Knockout Mice Reveal a Major Role for Alveolar Epithelial Type I Cells in Alveolar Fluid Clearance

• Published in: American journal of respiratory cell and molecular biology Vol. 55; no. 3; pp. 395 - 406
• Main Authors: Flodby, Per, Kim, Yong Ho, Beard, LaMonta L, Gao, Danping, Ji, Yanbin, Kage, Hidenori, Liebler, Janice M, Minoo, Parviz, Kim, Kwang-Jin, Borok, Zea, Crandall, Edward D
• Format: Journal Article
• Language: English
• Published: United States American Thoracic Society 01.09.2016
• Subjects: Absorption, Physiological; Alveolar Epithelial Cells - metabolism; Alveolar Epithelial Cells - pathology; Amiloride - pharmacology; Animals; Body Fluids - metabolism; Gene Targeting; Histology; Homeostasis; Hyperoxia; Hyperoxia - complications; Hyperoxia - pathology; Ion Channel Gating - drug effects; Localization; Lungs; Mice, Knockout; Organ Size; Original Research; Permeability; Protein Subunits - metabolism; Pulmonary Edema - metabolism; Pulmonary Edema - pathology; Pulmonary Edema - physiopathology; Receptors, Adrenergic, beta-2 - metabolism; Reproducibility of Results; Rodents; Roles; Sodium; Sodium - metabolism; Sodium Channels - metabolism; Sodium-Potassium-Exchanging ATPase - metabolism; Studies; Terbutaline - pharmacology; Ventilator-Induced Lung Injury - complications; Ventilator-Induced Lung Injury - pathology; Ventilator-Induced Lung Injury - physiopathology; lung; Na-K-ATPase; β1 subunit; ion transport; β2-adrenergic receptor
• ISSN: 1044-1549; 1535-4989
• DOI: 10.1165/rcmb.2016-0005OC

Active ion transport by basolateral Na-K-ATPase (Na pump) creates an Na(+) gradient that drives fluid absorption across lung alveolar epithelium.
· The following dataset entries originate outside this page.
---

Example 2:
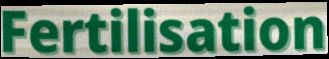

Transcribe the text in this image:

Fertilisation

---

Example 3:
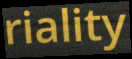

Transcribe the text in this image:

riality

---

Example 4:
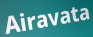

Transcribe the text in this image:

Airavata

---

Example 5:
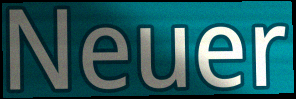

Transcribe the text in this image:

Neuer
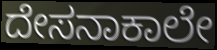
ದೇಸನಾಕಾಲೇ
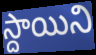
స్దాయిని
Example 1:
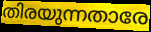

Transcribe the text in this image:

തിരയുന്നതാരേ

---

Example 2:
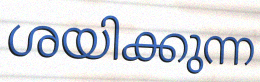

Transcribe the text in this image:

ശയിക്കുന്ന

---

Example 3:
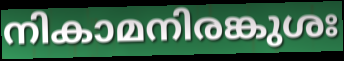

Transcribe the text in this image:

നികാമനിരങ്കുശഃ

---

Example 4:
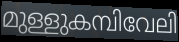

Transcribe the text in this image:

മുള്ളുകമ്പിവേലി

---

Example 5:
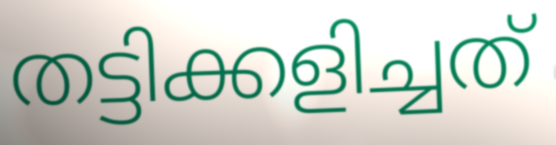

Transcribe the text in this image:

തട്ടിക്കളിച്ചത്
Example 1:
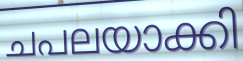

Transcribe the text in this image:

ചപലയാക്കി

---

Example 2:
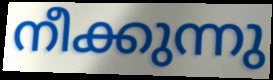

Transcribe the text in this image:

നീക്കുന്നു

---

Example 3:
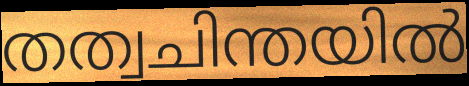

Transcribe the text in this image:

തത്വചിന്തയിൽ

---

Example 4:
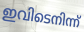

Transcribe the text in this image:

The α1 and β1 subunits are the most highly expressed Na pump subunits in alveolar epithelial cells (AEC). The specific contribution of the β1 subunit and the relative contributions of alveolar epithelial type II (AT2) versus type I (AT1) cells to alveolar fluid clearance (AFC) were investigated using two cell type-specific mouse knockout lines in which the β1 subunit was knocked out in either AT1 cells or both AT1 and AT2 cells. AFC was markedly decreased in both knockout lines, revealing, we believe for the first time, that AT1 cells play a major role in AFC and providing insights into AEC-specific roles in alveolar homeostasis. AEC monolayers derived from knockout mice demonstrated decreased short-circuit current and active Na(+) absorption, consistent with in vivo observations. Neither hyperoxia nor ventilator-induced lung injury increased wet-to-dry lung weight ratios in knockout lungs relative to control lungs. Knockout mice showed increases in Na pump β3 subunit expression and β2-adrenergic receptor expression. These results demonstrate a crucial role for the Na pump β1 subunit in alveolar ion and fluid transport and indicate that both AT1 and AT2 cells make major contributions to these processes and to AFC. Furthermore, they support the feasibility of a general approach to altering alveolar epithelial function in a cell-specific manner that allows direct insights into AT1 versus AT2 cell-specific roles in the lung.